You can learn more by doing, so think about what kind of programs are out there that offer internships or work experience while you’re studying. You should also look for programs that have a strong focus on practical skills rather than theory. These will be the best places for you to gain skills and confidence in your abilities early.
Spend as much time around aircraft as possible.
- Spend as much time around aircraft as possible.
- Visit airports and talk to pilots and mechanics. This will give you a sense of the people involved in aviation, the types of aircraft that are flown, and the daily operations of an airport. Additionally, many airports have museums or tour programs where you can learn more about aviation history. You could also volunteer at an airport to gain practical experience with airport maintenance and operations.
- Learn about aircraft maintenance through books, magazines, trade school classes, etc.
Visit nearby airports and talk to mechanics there.
One of the best things you can do to get more information on becoming an aviation mechanic is to visit nearby airports and talk to mechanics there. You can even ask these professionals how they got started in the field and what they recommend you do. This will give you a better idea of what it takes to become an aviation mechanic, so that when you’re ready, you’ll know exactly where to begin.

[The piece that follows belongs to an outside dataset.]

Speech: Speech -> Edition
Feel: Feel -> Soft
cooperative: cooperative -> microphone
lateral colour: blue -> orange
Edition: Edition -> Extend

If possible, it’d be even better if your local airport (or a neighboring airport) has a program for people just getting their start in this field. These programs can help provide the training and experience that’s most necessary for your long-term success as an AMT.
Becoming an aviation mechanic is a challenging path, but not one that is impossible to navigate. If you have the dedication to go through the steps of becoming an aircraft mechanic, you can enjoy a rewarding career that offers high pay and plenty of openings for employment. For example, Boeing has projected that our world will need 754,000 more mechanics by 2036.
If you are mechanically inclined and like working with your hands, this might be the right career path for you. It’s also perfect for anyone who likes airplanes or other flying machines—if you’re into helicopters or rocket ships, there are opportunities to pursue those as well!